Could you print the stretch of lines below from the one with "right shoulder: (175, 424)" through the one with "left shoulder: (776, 430)", exactly as they stand and without any pictures?

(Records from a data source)
::::::::
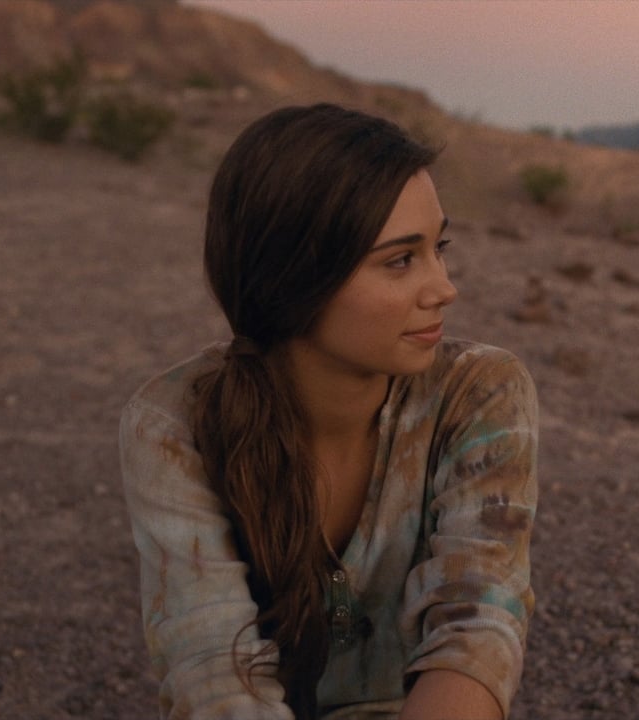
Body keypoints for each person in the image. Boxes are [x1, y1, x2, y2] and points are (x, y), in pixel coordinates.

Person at [119, 104, 538, 720]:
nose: (444, 288)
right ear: (295, 277)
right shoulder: (175, 424)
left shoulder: (478, 391)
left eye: (438, 248)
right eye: (400, 260)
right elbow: (213, 672)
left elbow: (478, 625)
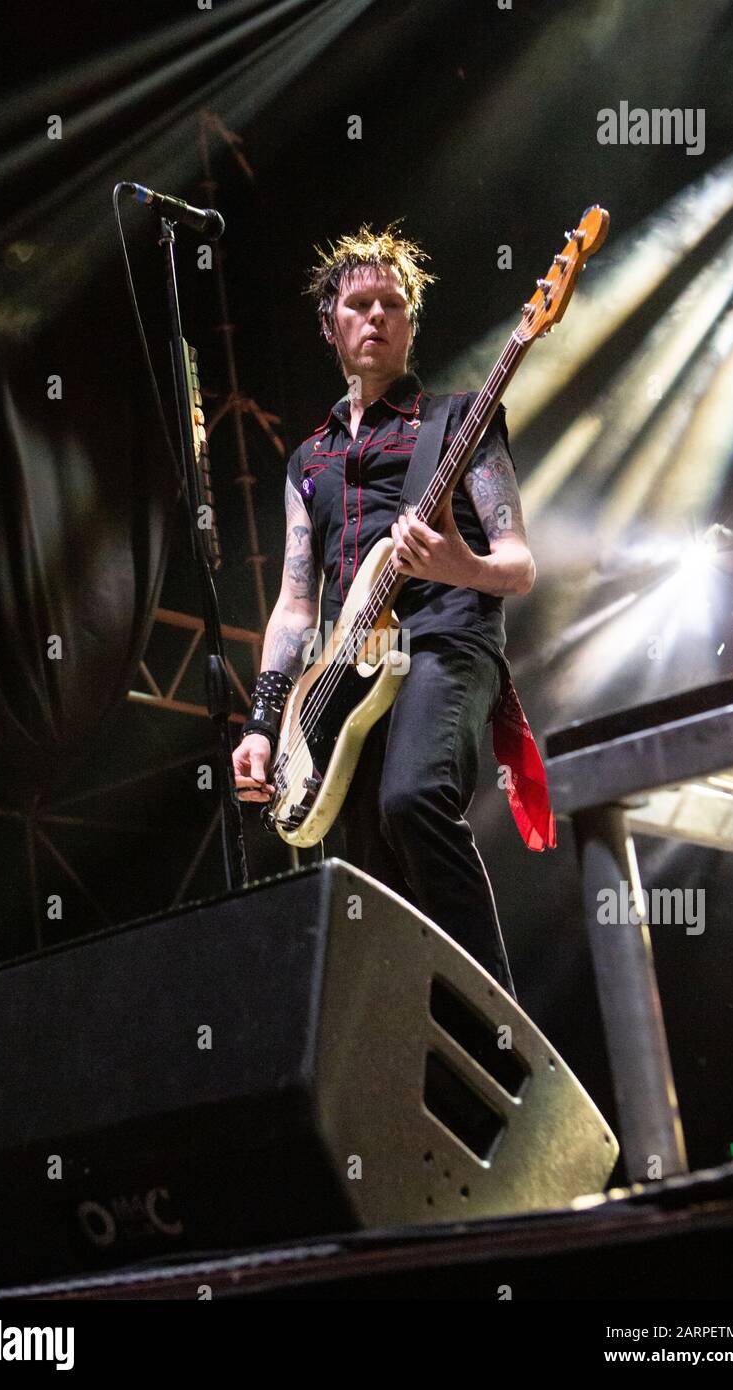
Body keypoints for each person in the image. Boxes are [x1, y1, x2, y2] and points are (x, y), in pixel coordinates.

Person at [232, 223, 536, 997]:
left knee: (413, 797)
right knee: (370, 887)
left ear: (411, 323)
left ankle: (500, 1024)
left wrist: (460, 565)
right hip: (346, 676)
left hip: (445, 640)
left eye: (391, 305)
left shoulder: (459, 421)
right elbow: (295, 605)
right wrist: (264, 723)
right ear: (331, 322)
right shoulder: (309, 462)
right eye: (358, 304)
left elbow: (520, 565)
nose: (376, 317)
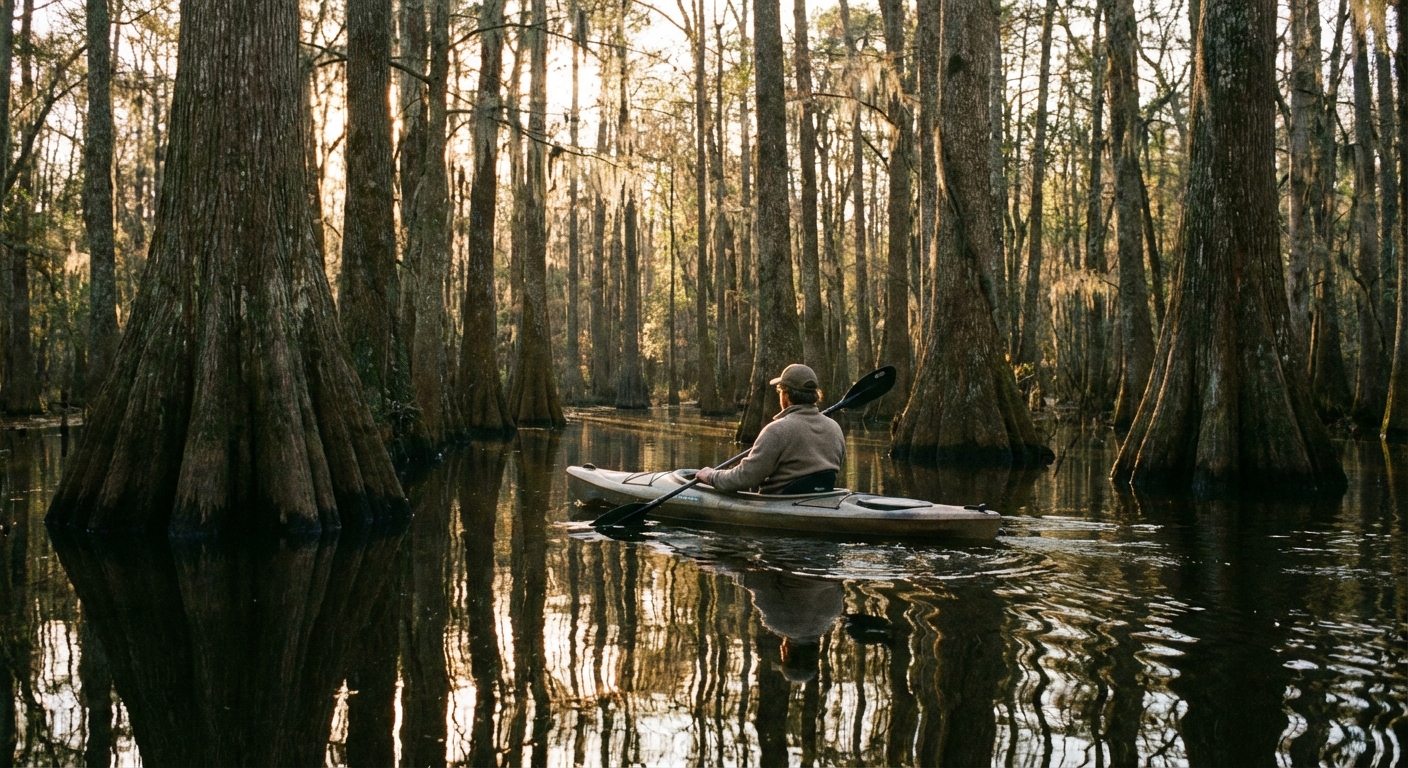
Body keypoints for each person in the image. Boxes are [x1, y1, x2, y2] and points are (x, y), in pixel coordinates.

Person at [696, 363, 845, 494]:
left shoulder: (776, 430)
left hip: (781, 502)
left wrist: (711, 476)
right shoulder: (835, 427)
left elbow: (744, 478)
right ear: (814, 396)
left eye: (779, 392)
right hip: (823, 497)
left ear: (785, 395)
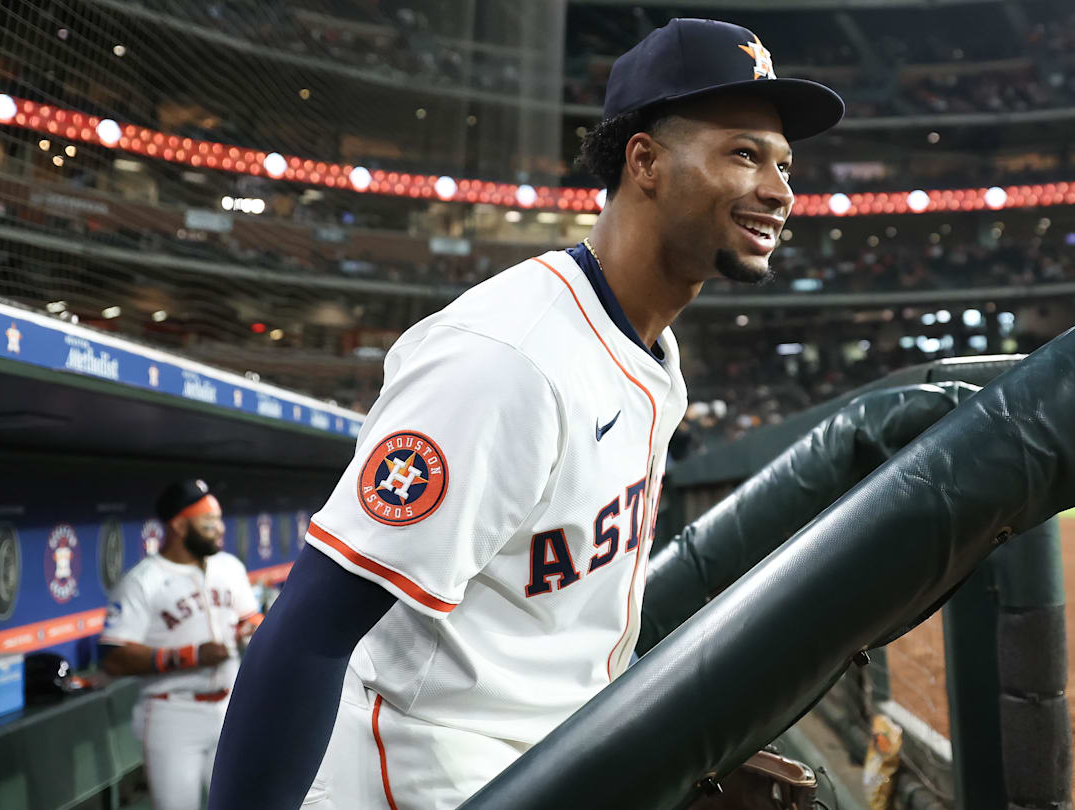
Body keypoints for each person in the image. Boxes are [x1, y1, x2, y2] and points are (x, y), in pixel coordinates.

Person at [209, 18, 843, 810]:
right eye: (744, 154)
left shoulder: (651, 351)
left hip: (545, 765)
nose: (780, 190)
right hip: (424, 781)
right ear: (644, 161)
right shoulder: (508, 359)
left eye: (784, 163)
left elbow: (556, 634)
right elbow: (306, 634)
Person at [101, 480, 262, 810]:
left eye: (219, 520)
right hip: (172, 713)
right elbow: (114, 658)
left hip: (229, 709)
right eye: (208, 523)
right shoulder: (144, 580)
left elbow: (250, 619)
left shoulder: (229, 567)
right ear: (178, 525)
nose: (219, 530)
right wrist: (187, 655)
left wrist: (255, 629)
::::::::
Final answer:
right shoulder: (175, 424)
left shoulder: (478, 391)
left eye: (438, 248)
right eye: (400, 260)
right elbow: (213, 672)
left elbow: (478, 625)
Body keypoints for each person in the image. Boxes are [x1, y1, x2, y2] and points are (x, y), in pixel coordinates.

Person at [232, 223, 536, 997]:
left knee: (413, 797)
right knee: (370, 887)
left ear: (411, 323)
left ankle: (500, 1024)
left wrist: (460, 565)
right hip: (346, 676)
left hip: (445, 640)
left eye: (391, 305)
left shoulder: (459, 421)
right elbow: (295, 605)
right wrist: (264, 723)
right ear: (331, 322)
right shoulder: (309, 462)
right eye: (358, 304)
left elbow: (520, 565)
nose: (376, 317)
Body keypoints for each person in the image. Boxes are [x1, y1, x2, y2] and points are (x, y), in pixel coordinates.

Person at [696, 363, 845, 494]:
left shoulder: (776, 430)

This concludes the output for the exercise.